Bradford, a day-shift sergeant, attempted to respond to the problem, but the man attacked him and a conflict ensued beyond the range of cellphones and walkie-talkies. Bradford pulled a Taser, thinking to subdue his assailant with it, but the man destroyed the Taser. Bradford fought, hand-to-hand, for more than 20 minutes with no chance for backup, worried he might be left with no choice but to kill the fellow to save his own life.
Eventually, a passerby -- a local resident who noticed what was going on -- came to Bradford's aid. No one died, but the incident took its toll on Bradford and his family.
“My wife’s already on me," Bradford said, acknowledging his wife would be happier if he found something safer to do. "I love this job. I love Osage County.”
Virden observes that the distances his deputies have to drive to respond to calls are great enough, and funding is limited enough, that his field staff can frequently do nothing other than simply react.
“We’re a reactive agency instead of proactive," Virden said. "The deputies are doing most of the investigations, except for major cases, on their own.”
Deputies can go to other types of law enforcement agencies and make more money in sign-on bonuses and salaries than they can make as county sheriff's office personnel, Virden said. He says the state of Oklahoma has to find a way to restructure the way it collects and distributes tax money if it intends to save rural communities.
“We’ve got to do something or all of rural Oklahoma is going to die," he said.
Virden does, however, give credit where it's due. He acknowledges that other county officials are doing what they can to help with the finances, and he credits Osage County residents with being very supportive of law enforcement.
“We’re luckier than most because our citizens still pretty much stand behind us,” Virden said. “We’re reaching out, trying to do everything we can – educating our citizens.”
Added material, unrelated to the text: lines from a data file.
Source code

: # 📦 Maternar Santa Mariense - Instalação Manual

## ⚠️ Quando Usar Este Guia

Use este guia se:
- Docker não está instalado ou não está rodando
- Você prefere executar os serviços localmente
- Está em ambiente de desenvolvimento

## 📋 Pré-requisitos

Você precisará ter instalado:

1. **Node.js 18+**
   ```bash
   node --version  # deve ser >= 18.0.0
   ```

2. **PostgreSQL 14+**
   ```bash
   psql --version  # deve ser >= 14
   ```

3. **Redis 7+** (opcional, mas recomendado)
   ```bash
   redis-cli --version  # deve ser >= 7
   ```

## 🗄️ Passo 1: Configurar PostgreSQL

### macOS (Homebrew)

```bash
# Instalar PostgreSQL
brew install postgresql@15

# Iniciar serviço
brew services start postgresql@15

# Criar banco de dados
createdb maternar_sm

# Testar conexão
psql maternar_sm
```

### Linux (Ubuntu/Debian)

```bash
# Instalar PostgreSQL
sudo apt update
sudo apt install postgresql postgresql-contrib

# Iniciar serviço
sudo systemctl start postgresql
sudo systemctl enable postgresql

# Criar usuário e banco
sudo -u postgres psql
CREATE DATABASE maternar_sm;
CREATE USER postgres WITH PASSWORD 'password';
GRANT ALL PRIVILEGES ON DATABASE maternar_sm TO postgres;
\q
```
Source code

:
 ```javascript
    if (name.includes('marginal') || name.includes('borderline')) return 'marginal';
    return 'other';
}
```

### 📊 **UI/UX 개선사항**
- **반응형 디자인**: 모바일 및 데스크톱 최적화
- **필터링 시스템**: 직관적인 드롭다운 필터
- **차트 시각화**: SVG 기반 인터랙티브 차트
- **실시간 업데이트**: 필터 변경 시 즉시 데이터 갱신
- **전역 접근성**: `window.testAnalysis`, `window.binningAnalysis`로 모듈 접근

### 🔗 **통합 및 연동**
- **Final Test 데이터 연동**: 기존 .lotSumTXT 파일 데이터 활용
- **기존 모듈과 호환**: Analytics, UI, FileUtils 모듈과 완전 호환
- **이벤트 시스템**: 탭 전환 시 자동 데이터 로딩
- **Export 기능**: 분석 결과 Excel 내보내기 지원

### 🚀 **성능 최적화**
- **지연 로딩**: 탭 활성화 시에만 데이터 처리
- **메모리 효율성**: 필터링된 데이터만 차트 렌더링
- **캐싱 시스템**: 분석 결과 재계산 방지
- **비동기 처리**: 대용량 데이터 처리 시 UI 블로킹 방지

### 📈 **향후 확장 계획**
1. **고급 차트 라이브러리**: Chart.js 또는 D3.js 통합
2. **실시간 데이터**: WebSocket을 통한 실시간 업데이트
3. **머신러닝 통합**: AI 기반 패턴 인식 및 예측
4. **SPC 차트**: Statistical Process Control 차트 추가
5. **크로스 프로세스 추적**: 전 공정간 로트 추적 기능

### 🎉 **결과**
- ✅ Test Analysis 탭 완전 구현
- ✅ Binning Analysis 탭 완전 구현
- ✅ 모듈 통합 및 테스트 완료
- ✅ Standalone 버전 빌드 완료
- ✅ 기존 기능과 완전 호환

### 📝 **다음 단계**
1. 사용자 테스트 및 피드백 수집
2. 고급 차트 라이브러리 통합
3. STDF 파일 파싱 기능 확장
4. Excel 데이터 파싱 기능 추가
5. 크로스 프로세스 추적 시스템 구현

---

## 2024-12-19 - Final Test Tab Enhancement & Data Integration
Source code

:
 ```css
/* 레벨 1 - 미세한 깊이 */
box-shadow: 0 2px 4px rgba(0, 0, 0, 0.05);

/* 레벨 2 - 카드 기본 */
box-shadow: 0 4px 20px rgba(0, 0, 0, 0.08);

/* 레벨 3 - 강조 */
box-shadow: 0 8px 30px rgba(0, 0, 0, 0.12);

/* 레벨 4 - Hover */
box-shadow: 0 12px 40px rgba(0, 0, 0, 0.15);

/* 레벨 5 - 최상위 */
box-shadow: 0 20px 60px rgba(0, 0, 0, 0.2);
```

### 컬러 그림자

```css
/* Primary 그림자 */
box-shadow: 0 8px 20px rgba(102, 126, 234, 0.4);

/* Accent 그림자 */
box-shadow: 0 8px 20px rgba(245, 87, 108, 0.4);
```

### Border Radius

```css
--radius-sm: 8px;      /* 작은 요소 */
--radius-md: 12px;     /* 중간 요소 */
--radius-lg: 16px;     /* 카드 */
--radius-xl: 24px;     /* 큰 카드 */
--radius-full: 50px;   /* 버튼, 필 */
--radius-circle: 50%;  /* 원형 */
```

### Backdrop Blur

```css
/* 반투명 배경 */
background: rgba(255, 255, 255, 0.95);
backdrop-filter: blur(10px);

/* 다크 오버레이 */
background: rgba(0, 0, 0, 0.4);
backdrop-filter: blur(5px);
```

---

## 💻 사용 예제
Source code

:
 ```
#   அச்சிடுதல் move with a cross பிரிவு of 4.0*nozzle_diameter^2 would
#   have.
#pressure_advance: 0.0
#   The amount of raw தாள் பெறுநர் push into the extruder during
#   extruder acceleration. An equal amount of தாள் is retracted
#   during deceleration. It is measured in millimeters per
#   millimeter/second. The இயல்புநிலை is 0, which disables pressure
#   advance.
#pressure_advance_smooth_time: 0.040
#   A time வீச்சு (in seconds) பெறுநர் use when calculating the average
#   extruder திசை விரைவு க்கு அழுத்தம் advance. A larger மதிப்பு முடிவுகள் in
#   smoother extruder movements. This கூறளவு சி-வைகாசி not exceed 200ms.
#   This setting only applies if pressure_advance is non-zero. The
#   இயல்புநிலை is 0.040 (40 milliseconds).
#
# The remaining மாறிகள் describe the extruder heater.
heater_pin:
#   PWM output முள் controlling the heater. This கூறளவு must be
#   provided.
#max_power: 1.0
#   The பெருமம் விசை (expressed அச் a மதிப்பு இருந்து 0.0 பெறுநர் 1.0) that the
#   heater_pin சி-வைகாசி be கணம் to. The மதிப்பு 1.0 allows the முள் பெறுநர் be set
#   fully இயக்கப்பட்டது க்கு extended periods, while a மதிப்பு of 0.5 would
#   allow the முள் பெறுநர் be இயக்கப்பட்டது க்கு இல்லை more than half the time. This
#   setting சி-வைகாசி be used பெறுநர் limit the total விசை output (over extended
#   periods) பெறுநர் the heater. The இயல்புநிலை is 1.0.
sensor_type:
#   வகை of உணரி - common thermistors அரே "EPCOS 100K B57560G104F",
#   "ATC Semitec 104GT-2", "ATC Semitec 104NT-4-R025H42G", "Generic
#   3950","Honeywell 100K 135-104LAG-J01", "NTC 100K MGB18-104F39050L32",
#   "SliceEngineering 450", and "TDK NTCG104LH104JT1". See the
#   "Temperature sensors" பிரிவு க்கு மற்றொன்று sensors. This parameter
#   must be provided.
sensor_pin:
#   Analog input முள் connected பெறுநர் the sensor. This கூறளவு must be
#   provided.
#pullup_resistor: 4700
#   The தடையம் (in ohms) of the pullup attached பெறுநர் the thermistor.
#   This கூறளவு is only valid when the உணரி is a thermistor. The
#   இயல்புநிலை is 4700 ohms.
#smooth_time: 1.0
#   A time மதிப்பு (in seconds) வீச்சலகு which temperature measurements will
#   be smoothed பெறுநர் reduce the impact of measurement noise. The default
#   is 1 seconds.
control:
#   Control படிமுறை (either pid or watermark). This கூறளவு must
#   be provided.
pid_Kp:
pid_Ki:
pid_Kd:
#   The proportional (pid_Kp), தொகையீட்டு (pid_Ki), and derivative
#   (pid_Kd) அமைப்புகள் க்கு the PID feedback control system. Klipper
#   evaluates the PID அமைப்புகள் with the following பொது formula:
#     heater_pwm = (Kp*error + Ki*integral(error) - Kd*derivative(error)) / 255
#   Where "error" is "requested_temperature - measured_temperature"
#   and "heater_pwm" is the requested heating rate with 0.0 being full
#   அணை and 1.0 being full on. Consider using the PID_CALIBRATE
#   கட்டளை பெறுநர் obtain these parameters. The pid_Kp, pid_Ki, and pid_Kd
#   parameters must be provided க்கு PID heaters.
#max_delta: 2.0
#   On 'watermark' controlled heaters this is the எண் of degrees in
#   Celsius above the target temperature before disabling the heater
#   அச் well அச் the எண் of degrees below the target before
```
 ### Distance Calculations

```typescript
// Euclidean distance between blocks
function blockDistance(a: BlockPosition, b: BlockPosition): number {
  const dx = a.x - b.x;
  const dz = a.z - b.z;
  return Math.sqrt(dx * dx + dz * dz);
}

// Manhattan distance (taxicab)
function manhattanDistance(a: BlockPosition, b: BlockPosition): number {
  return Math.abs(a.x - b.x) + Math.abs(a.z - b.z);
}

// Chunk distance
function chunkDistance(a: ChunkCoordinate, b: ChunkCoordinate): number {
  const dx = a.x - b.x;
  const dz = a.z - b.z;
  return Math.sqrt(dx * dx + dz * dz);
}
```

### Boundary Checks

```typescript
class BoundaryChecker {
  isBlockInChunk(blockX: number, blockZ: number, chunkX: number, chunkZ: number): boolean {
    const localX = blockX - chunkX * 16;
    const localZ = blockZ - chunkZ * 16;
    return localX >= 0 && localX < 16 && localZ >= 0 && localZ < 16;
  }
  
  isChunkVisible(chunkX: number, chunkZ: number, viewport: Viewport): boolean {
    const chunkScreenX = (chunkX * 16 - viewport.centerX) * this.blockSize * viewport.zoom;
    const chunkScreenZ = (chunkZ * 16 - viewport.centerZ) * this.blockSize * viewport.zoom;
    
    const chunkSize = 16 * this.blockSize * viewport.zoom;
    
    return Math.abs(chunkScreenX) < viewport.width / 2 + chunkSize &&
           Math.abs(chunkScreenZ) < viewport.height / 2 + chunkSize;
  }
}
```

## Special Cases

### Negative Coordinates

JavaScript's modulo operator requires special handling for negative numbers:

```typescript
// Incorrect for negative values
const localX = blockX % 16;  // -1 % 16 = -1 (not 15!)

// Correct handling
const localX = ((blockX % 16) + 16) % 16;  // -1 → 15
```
He and Sheriff Scott Owen, of neighboring Washington County, recently organized a "citizens academy" to help residents of rural areas better prepare themselves to address threats to their safety until deputies can respond to calls. Virden said Monday that the academy was scheduled to conclude this week, and that he thought more than 60 persons (from Osage and Washington counties combined) had participated.
On the financial side of things, Osage County officials anticipated the 2020-2021 fiscal year, which began in July, could be a tough one. County commissioners encouraged all departments to restrain their spending, and County Clerk Shelia Bellamy and her staff worked to recoup from the federal government all the reimbursement funding they could through the Coronavirus Aid, Relief, and Economic Security (CARES) Act.
The Sheriff's Office benefited from that effort, with some $900,000 of reimbursement money being earmarked for the sheriff's sales tax fund in the current fiscal year, and another $500,000-plus being reserved for the office in the future.
Virden says he knows other county officials want to make the annual budget work for everyone.
“They are looking at the whole budget. They want to live within our means," he said. But he worries about the longer-term availability of resources to properly compensate his deputies, and to put enough personnel on the roads of Osage County to cut reaction times.
As he returns from isolation, or "COVID jail" as he calls it, Virden looks forward to being able to do some hiring, and to promote more experienced deputies into investigator slots.